Today’s destruction of Gaza’s electricity power station raises the specter of a severe humanitarian crisis in Gaza because it will severely curtail supply of safe water for drinking and use in hospitals and make safe disposal of sewage almost impossible. That could lead within weeks to epidemic diseases including cholera and dysentery, which has the worst impacts on children, the infirm, old people and women. [icopyright one button toolbar]
Unrecovered bodies buried in the rubble of destroyed neighborhoods will also become breeding grounds for bacteria, virus, infections and airborne diseases since the Gaza Strip houses 1.82 million people in an area just 25 miles long and 3.5 -7.5 miles wide
These prospects underline the urgency of at least a humanitarian truce but that seems out of reach because the Israeli military has not yet finished its missions and Hamas and its allies are not yet ready to lay down arms.
Secretary of State John Kerry and UN Secretary General Ban Ki-moon are trying to use Egypt to mediate a truce as in the past but its new President Abdel Fattah el-Sisi has lost the trust of Hamas.
Israel’s travails have no end in sight although this time Hamas is isolated as never before. It may not yet have lost the will to fight but Israel is no longer its only adversary. It must also contend with Egyptian President Abdel Fattah el-Sisi and Saudi Arabia, which is mostly Salafist Muslim and wants to break the back of Egypt’s less conservative Sunni Muslim Brotherhood that nurtured Hamas.
This time the suffering of Gaza’s civilians will owe as much to Sisi’s loathing for Hamas as the might of Israel’s awesome military. The situation has become so dire for Hamas that it now seems to define victory as simply standing up in resistance to both Israel and Egypt.
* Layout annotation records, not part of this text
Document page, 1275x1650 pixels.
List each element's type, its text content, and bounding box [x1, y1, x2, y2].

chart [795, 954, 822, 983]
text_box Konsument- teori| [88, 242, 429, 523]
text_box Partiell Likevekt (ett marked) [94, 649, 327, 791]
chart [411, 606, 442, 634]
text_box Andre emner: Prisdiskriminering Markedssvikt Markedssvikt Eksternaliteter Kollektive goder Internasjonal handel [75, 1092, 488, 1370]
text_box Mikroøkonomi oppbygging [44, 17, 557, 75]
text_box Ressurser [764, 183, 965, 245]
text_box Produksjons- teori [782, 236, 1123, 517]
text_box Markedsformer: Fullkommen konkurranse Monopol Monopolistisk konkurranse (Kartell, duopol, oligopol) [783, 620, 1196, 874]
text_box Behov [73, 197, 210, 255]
Confronted by Hamas nihilism, Prime Minister Benyamin Netanyahu has no effective response. The more his soldiers destroy and kill in Gaza, the more visceral becomes the hatred against Israel of the people of that vulnerable territory. Instead of rejecting Hamas for having brought the hellfire of Israeli power upon them, they turn to it as a savior delivering vengeance. As if the inaccurate homemade rockets of Hamas, sometimes made from drainpipes, allow them to hold their heads up honorably in front of Israel’s wrath.
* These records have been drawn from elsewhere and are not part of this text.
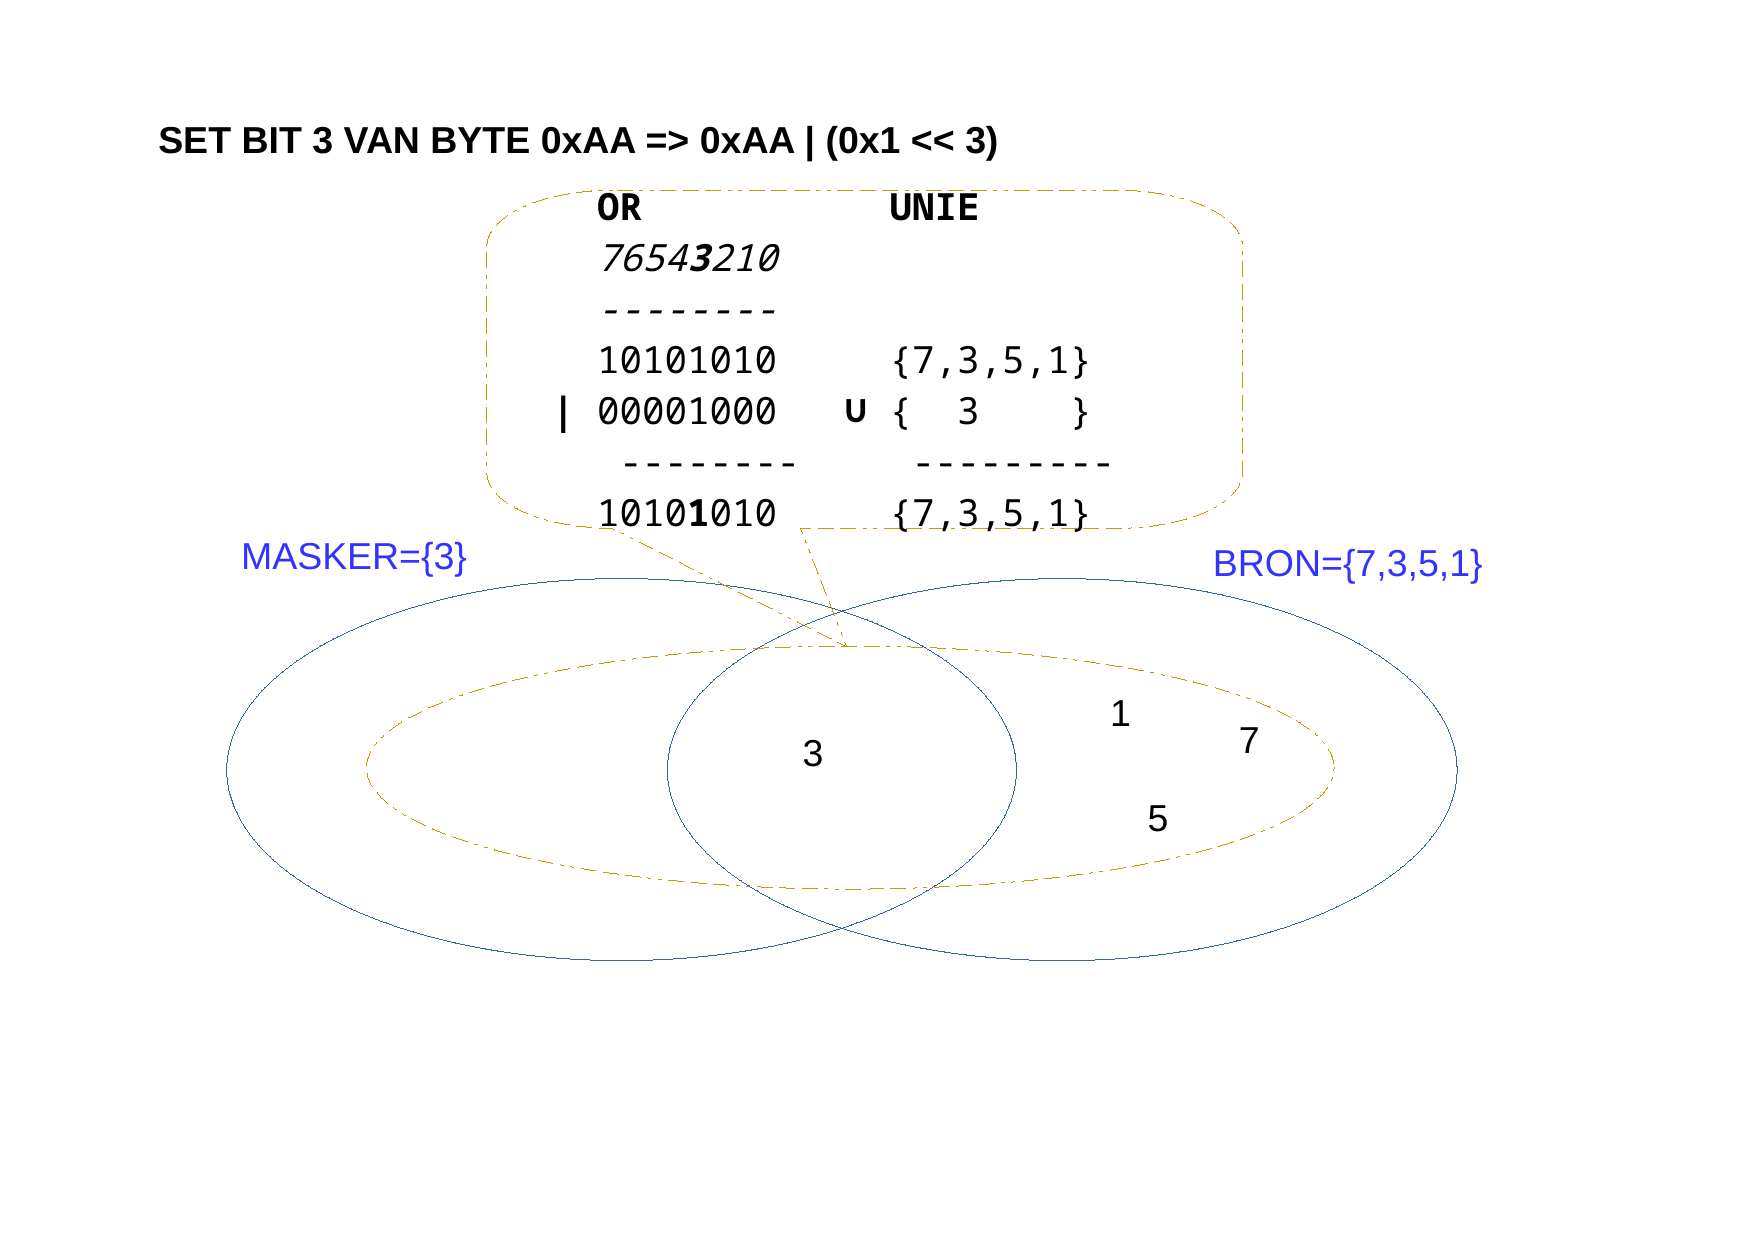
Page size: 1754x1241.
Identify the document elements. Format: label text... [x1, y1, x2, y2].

text_box BRON={7,3,5,1} [1198, 534, 1501, 623]
text_box 7 [1224, 712, 1315, 800]
text_box MASKER={3} [226, 528, 614, 628]
text_box 3 [787, 724, 878, 823]
text_box 5 [1132, 790, 1223, 879]
text_box 1 [1095, 685, 1186, 774]
text_box OR UNIE 76543210 -------- 10101010 {7,3,5,1} | 00001000 ∪ { 3 } -------- --------- 10101010 {7,3,5,1} [486, 194, 1243, 647]
text_box SET BIT 3 VAN BYTE 0xAA => 0xAA | (0x1 << 3) [143, 111, 1164, 211]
In Gaza, Sisi is seen increasingly as an Israeli ally, which is an embarrassing situation for his medium-term popularity among the Egyptian people. Surprising diplomatic collaboration seems to be emerging among Israel, Egypt and Saudi Arabia against Hamas because of its links to the Muslim Brotherhood and earlier backing from Iran, Hezbollah and Syria. But the signals from Tel Aviv are still unclear about whether it wants to destroy Hamas or simply deter it for a few more years.
More than previous wars, Israel’s Operation Protective Edge is existential because Hamas now attacks with thousands of long-range rockets from above and battle hardened commandos emerging from tunnels below.
Destroying Hamas is an existential necessity because it is an obdurate terrorist group dedicated to eliminating the Jewish state entirely from the map by any means. In turn, Hamas now says the current war is an existential fight for the people of Gaza because being killed by bombs is better than a slow death from the near total blockades by both Israel and Egypt that have turned the territory into an open prison.
The people are asphyxiated mainly because Sisi has destroyed nearly 1,650 tunnels linking Egypt to Gaza across the 11km-wide border. The tunnels were lifelines used by Gaza’s people to smuggle all of life’s daily necessities and Hamas to smuggle weapons and money while collecting taxes on commerce.
Sisi treats Hamas like an enemy because he is convinced it sent fighters through the tunnels to foment violent resistance to his government after he deposed Mohamed Morsi of the Muslim Brotherhood in July 2013. Morsi was elected President following the February 2011 fall of Hosni Mubarak’s military dictatorship.
Sisi has declared the Muslim Brotherhood a terrorist organization. Together with the Saudis, he seems to believe — perhaps foolishly in a world of globalized terror — that the nearly century-old underground resistance movement will not be able to rise again if Hamas can no longer help it. He may be placing too much trust in Saudi Salafists, forgetting that Salafism inspired al Qaeda and now the awful ISIL in Syria and Iraq.
Hamas has pretensions to using the current war as leverage to obtain an end to the blockades to restore some normalcy to life in Gaza. But that may be a pipedream since it has no powerful diplomatic allies.
Almost all Arab countries other than tiny Qatar have remained silent and non-Arab Turkey is the only Muslim nation to have spoken out strongly in favor of Gaza’s people and against Israel. That may be partly because rivalry with Saudi power in the wider Middle East prompts Ankara to support the Muslim Brotherhood, which Saudi Salafists see as a threat to their influence over Islam as a whole.
Yet again, Israeli civilians face intolerable insecurity because Arab politics has murkier agendas than installing peace in the Middle East. Israel’s presence and Palestinian pain are used to mask other power struggles among Muslims.